Something like four years ago, there were researchers exploring the effects of a profound wilderness time on the inner lives of young people: children who were affected by periods of isolation and disruption due to the heights of the COVID-19 pandemic. The children who were most disturbed by the experience were those who felt like they were experiencing it in isolation, that it was happening to them somehow uniquely, and that their suffering was private and individual. Those young people who saw their experiences as part of a shared suffering with peers and with the rest of humanity were able to cope with very, very much less distress.

We hide our suffering from one another very well, and we mostly endure the most difficult moments of our lives in privacy and loneliness if we possibly can. So it is that we can become convinced that it is our own wretchedness that is at the heart of our pain, when our pain may very well be something that is actually very human. In Lent, we are urged to pierce that veil. The illusion that we have everything together and our lives are devoid of difficulty does a great disservice to ourselves and to those around us. That illusion divides us from our own humanity.

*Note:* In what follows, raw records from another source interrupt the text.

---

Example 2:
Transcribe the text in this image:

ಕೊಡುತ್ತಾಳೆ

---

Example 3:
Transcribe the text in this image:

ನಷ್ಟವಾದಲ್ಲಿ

The American psychoanalyst Thomas Ogden says that it takes two minds to think one’s most disturbing thoughts. When they cannot be shared, they have nowhere to go, and so consume us with their immovability, like the sun which hangs over us in an exposed desert place, and from which we can find no shelter. Sometimes, to share our burdens with another will let us move beyond them, but even when they remain, it is better not to fear that we are all alone.

***

God is always with us in the desert places, and Christ has gone before us into the wilderness. There are moments where our health, our sanity, and our existence will seem to teeter on the brink, and so, too, for all of humanity, for countries and peoples everywhere, and I do not pretend that it always goes well. There are encounters which change us, there are experiences that wound us, and there are damages from which we do not ever fully recover. Countries fail, bodies fail, and truly awful things happen just about anywhere you really look.

We must not withdraw from life, and we must not imagine that God is only in the places that are beautiful or tranquil, or that God is somehow particularly with the powerful, the comfortable.

We proclaim in Lent the presence of Christ alongside us, who suffered, who was tempted, and who has gone absolutely everywhere that we might go in our glorious and difficult lives. We are invited to see that as well as our own private comforts and fears, we are bound up in a journey with loved ones, neighbours, and strangers of all kinds, who desperately need for us to let our own humanity slip out now and then, and for us to see their humanity, too. In Lent, we have a foretaste of the inevitability with which riches and poverty both will ultimately fail, and to be stripped down to the essentials of our being, in which we are never really alone.

All the things which seem to divide us are ultimately passing away, and as our own Nancy Wigen reflected after the Ash Wednesday service: the stuff of our bodies is always being recycled, and there is no substantial distinction that can be made between us and the rest of Creation. We are one with all that God has made, with all of humankind, and everything else besides, and all of it is filled with the unfailing presence of God.

To be a human person is a very strange journey indeed, and our existence is a brilliant wilderness, filled with good horizons and strange paths towards which to proceed. May we know that we are ever in Christ’s footsteps, and that there is nothing of humanity which has not been assumed into God. May we know that every moment of our lives is impossibly full with the absolute presence of the Holy.